Your answer is the lines below, exactly, from the one that contains "ring tip: (93, 259)" through the one that contains "thumb mcp: (236, 232)", both included.

------

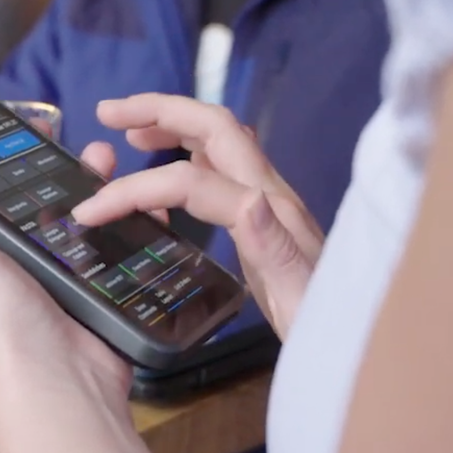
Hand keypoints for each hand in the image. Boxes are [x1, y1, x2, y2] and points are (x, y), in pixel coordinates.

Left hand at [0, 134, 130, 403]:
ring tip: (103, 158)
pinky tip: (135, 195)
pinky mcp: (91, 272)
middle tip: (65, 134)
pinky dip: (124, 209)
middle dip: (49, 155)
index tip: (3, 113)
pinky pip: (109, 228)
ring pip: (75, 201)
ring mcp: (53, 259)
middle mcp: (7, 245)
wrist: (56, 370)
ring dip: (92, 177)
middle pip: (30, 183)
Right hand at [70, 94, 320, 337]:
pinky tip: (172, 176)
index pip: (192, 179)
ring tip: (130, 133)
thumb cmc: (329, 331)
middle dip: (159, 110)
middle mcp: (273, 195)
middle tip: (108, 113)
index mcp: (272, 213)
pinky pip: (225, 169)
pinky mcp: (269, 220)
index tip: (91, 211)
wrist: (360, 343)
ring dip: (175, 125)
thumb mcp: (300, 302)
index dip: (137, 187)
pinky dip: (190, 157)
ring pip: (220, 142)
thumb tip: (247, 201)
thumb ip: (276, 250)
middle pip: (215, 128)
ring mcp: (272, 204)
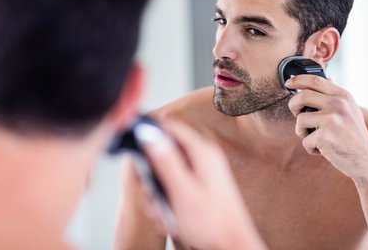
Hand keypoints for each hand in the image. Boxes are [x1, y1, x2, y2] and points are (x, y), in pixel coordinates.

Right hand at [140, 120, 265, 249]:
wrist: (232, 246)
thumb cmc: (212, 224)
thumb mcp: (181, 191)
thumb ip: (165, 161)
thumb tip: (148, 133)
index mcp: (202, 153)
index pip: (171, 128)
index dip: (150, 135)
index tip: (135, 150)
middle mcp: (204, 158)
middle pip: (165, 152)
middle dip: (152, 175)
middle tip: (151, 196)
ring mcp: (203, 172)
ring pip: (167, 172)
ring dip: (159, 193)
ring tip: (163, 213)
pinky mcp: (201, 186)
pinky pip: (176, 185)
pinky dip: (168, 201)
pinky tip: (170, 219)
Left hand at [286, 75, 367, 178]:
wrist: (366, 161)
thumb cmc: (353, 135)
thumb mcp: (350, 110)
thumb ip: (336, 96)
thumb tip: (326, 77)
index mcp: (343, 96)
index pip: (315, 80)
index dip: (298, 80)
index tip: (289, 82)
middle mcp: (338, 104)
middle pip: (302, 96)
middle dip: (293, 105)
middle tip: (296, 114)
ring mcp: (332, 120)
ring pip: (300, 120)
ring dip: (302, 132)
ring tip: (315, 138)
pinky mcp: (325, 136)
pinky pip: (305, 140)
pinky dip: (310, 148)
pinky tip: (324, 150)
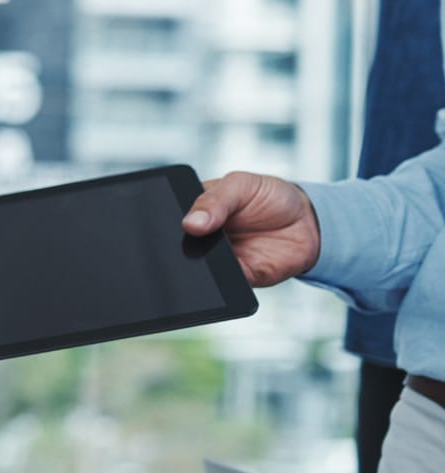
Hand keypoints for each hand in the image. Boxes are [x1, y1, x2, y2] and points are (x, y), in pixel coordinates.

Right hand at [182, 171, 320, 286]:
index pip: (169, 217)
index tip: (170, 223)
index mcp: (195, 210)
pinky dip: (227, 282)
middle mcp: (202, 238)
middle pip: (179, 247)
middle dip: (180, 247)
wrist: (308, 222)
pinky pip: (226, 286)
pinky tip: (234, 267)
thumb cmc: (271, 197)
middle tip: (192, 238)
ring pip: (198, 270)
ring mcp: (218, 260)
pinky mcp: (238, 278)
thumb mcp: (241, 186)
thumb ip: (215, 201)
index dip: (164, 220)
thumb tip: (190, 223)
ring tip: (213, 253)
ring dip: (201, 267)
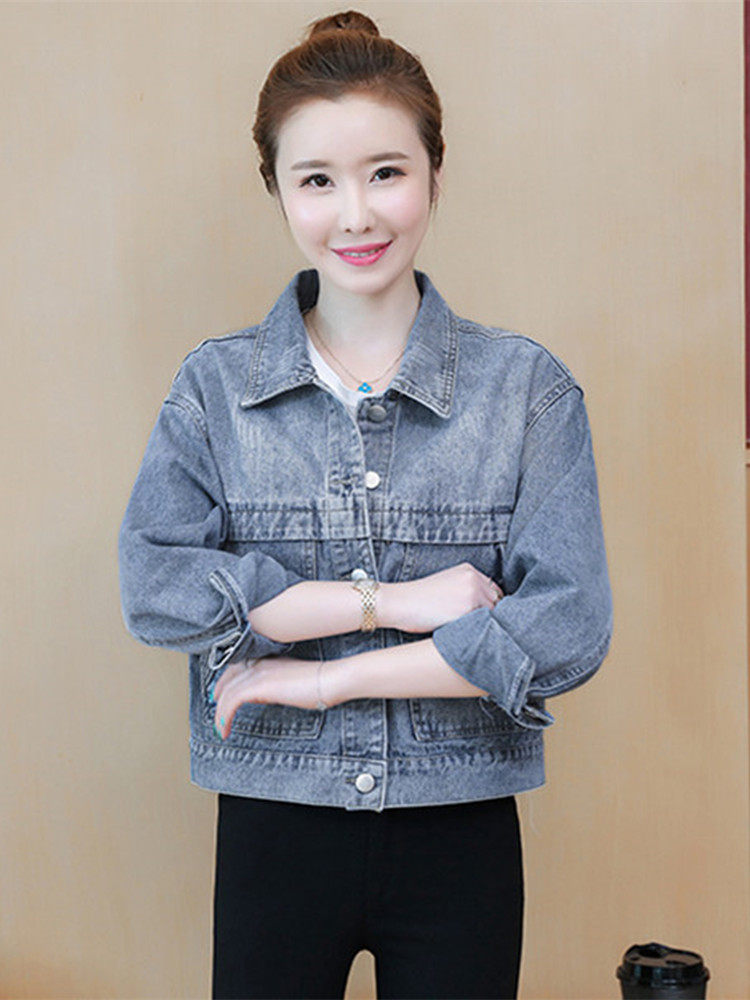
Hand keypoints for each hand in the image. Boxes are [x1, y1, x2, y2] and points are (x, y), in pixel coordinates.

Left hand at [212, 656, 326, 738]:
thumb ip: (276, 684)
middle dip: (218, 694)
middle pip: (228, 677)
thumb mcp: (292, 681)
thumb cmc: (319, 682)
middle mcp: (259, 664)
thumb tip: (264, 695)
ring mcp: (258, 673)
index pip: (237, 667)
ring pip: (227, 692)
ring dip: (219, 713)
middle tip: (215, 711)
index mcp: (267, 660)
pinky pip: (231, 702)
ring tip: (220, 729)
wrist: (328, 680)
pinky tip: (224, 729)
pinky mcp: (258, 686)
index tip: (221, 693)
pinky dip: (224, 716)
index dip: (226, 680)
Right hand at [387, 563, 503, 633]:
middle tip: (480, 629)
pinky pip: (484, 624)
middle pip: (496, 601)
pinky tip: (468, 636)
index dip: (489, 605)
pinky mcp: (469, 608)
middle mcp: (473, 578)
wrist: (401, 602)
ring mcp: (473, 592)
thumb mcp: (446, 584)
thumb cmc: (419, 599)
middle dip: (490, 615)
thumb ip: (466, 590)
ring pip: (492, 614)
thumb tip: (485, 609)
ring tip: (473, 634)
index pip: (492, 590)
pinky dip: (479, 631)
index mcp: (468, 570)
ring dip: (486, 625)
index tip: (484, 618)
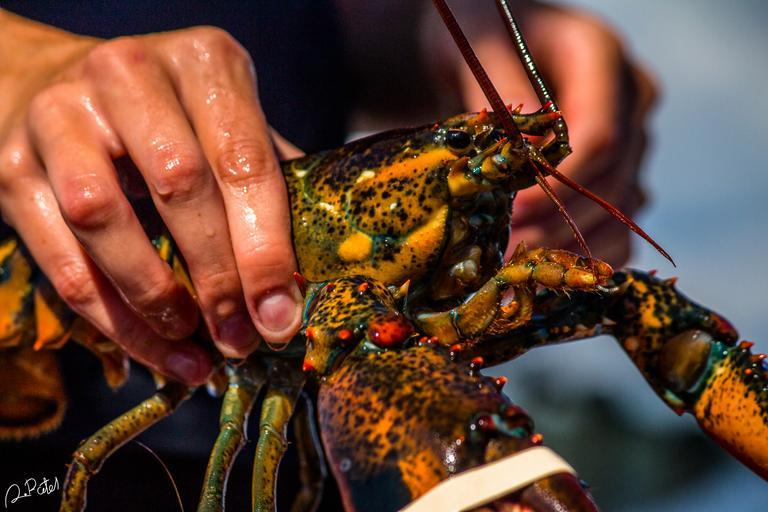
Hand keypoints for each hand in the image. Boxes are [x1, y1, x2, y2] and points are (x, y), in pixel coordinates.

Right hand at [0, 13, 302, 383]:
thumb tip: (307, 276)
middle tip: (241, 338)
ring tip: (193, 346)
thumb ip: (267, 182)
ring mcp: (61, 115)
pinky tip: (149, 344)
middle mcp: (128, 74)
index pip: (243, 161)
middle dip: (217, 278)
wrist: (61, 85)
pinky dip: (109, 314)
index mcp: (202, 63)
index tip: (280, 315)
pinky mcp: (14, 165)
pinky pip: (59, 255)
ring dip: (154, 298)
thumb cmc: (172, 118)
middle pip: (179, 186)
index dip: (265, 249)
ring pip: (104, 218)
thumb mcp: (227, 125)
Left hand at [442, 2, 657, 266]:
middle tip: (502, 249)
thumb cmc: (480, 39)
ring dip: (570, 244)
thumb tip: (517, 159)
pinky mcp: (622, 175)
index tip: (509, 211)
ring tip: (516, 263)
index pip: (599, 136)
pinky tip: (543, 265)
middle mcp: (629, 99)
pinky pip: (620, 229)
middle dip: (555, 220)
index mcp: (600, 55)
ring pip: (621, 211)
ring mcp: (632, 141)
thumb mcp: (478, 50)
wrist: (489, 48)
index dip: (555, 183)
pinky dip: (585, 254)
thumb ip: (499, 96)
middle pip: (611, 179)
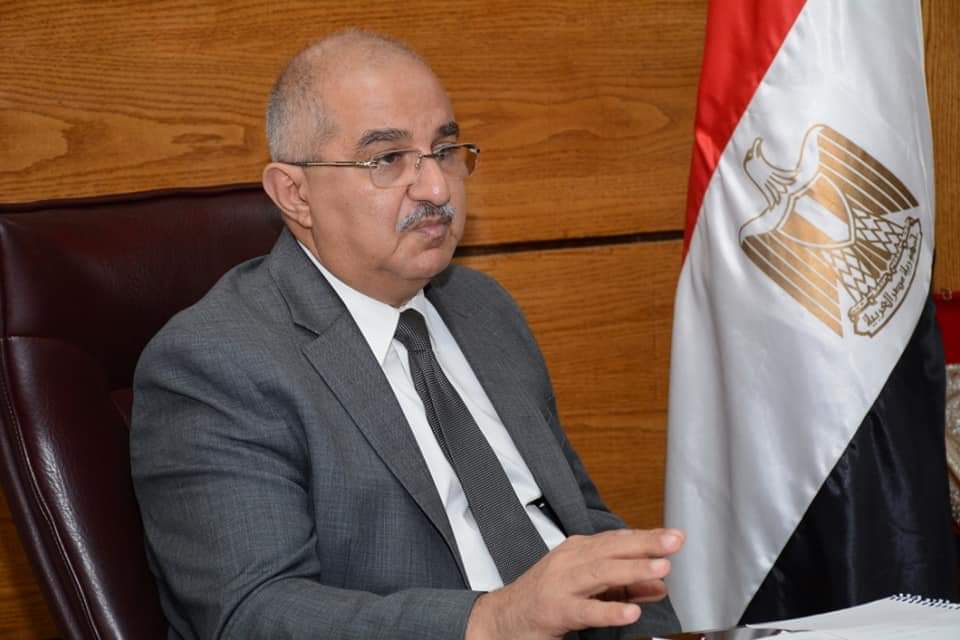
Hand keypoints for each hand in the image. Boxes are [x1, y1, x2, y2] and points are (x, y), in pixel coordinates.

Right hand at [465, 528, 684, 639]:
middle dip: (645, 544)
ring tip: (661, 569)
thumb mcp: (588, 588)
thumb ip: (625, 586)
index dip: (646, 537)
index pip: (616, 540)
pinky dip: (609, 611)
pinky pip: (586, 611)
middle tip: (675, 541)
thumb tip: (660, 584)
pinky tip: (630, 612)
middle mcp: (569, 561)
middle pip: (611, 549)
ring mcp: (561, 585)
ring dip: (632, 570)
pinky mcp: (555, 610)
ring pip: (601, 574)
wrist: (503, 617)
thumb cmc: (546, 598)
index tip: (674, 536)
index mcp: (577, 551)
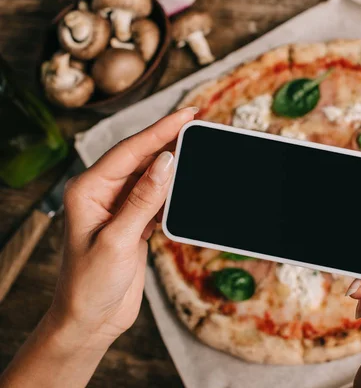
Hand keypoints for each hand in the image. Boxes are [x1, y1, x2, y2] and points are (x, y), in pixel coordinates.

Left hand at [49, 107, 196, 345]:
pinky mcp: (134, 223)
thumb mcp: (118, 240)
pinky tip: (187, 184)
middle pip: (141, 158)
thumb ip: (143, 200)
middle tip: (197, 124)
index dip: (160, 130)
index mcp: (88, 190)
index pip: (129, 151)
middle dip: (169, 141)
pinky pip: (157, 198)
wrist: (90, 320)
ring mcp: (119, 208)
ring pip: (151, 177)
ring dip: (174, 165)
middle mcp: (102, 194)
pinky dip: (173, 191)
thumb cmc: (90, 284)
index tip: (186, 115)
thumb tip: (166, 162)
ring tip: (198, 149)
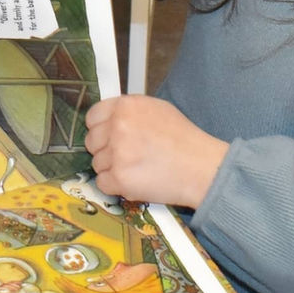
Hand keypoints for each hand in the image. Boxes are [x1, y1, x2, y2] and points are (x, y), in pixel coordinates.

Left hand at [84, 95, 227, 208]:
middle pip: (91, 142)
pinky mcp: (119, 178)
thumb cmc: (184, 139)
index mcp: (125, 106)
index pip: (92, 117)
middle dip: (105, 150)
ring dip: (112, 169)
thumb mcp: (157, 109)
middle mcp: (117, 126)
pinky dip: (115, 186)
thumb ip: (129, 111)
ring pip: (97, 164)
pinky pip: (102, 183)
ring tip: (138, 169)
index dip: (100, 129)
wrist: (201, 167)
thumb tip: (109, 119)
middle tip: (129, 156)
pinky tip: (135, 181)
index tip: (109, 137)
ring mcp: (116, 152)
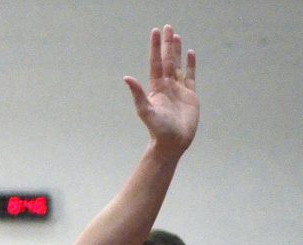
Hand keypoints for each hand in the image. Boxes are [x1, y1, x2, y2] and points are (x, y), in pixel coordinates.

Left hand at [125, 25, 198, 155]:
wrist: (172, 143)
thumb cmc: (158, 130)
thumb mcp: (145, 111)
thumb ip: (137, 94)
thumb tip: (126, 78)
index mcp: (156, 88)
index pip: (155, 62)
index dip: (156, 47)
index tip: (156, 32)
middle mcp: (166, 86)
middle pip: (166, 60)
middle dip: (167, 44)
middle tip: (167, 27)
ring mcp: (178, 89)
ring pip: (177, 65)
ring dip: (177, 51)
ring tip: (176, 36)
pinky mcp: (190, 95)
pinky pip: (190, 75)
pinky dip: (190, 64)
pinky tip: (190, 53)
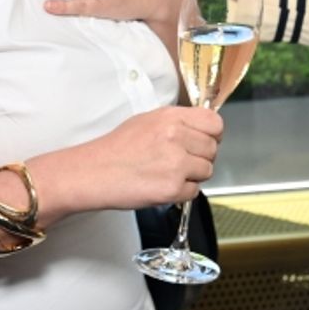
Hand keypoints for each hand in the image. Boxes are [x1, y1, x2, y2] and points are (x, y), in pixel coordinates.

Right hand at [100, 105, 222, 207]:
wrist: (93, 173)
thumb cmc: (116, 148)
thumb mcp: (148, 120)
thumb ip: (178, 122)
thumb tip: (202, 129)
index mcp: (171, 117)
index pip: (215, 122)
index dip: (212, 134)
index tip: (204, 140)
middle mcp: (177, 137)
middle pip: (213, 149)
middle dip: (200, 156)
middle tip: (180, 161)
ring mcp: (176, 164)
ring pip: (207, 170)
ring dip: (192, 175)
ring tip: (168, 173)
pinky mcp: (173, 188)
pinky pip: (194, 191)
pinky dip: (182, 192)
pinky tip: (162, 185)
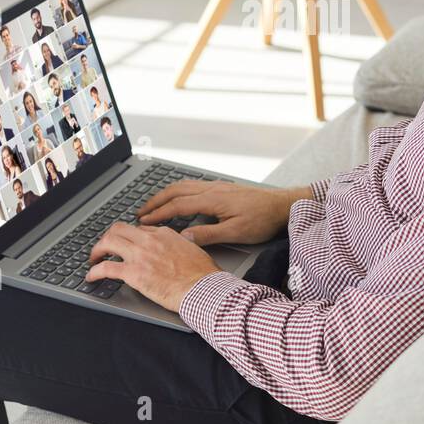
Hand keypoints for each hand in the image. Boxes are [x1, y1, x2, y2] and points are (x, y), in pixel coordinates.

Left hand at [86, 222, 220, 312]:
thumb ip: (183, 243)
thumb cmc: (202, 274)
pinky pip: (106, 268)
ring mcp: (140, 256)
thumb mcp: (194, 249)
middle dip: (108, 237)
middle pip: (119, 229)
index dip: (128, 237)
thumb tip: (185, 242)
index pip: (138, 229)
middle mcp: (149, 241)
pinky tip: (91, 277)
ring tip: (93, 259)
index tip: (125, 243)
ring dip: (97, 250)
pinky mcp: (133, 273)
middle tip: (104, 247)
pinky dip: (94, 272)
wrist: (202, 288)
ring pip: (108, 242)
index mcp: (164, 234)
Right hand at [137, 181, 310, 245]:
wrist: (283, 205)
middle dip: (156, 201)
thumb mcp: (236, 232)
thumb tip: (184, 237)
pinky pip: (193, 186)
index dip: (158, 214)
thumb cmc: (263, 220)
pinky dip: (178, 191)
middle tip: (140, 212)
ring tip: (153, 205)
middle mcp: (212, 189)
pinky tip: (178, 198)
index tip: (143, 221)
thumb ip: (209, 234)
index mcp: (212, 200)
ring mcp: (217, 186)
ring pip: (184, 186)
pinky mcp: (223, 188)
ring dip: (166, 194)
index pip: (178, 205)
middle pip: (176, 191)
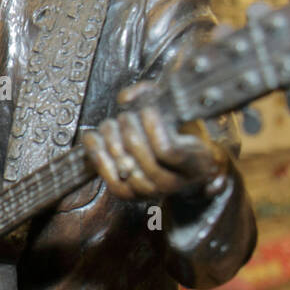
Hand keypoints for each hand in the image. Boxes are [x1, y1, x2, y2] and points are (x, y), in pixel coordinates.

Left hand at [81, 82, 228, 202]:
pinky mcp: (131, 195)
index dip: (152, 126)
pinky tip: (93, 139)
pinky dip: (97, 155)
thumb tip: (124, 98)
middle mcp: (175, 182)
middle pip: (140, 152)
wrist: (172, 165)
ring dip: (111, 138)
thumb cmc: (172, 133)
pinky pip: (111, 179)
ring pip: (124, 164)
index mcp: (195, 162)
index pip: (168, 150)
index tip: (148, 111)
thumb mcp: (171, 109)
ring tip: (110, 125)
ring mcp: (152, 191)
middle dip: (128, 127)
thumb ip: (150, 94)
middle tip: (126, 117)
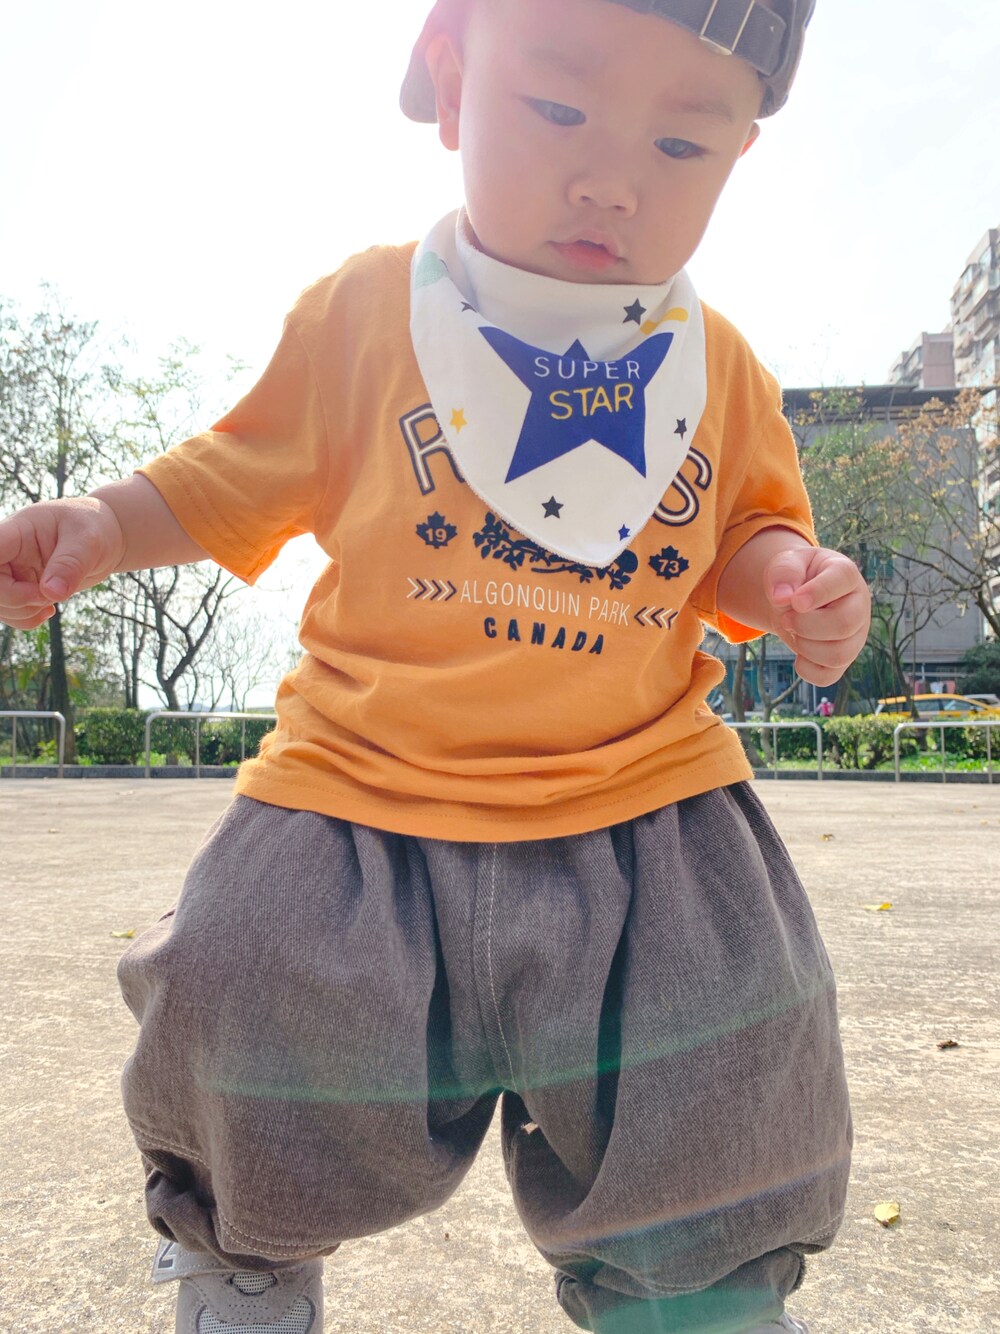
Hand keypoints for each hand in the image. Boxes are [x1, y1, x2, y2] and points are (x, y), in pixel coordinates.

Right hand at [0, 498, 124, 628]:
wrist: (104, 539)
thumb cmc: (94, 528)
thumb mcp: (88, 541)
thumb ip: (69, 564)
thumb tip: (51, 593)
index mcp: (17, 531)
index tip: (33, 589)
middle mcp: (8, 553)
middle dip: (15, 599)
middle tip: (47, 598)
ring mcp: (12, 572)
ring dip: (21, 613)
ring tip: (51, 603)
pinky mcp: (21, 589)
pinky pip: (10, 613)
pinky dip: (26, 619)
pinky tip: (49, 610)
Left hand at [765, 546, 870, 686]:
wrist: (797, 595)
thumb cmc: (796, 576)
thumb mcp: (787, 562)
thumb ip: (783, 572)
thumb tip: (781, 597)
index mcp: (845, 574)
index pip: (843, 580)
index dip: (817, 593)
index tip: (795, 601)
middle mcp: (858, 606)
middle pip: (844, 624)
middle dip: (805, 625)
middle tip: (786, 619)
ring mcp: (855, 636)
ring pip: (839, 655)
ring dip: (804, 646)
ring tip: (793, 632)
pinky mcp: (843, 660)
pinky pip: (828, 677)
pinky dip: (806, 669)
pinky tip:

------

Response area:
ring tip: (93, 259)
index tip: (125, 243)
ring dip: (97, 250)
pinky mcp: (133, 273)
middle tip: (104, 247)
pinky dip: (94, 272)
wrist: (202, 288)
ring pip: (108, 242)
index mcp: (164, 234)
Right hand at [137, 181, 310, 245]:
wrist: (283, 205)
middle dip: (156, 201)
thumb mcp: (236, 232)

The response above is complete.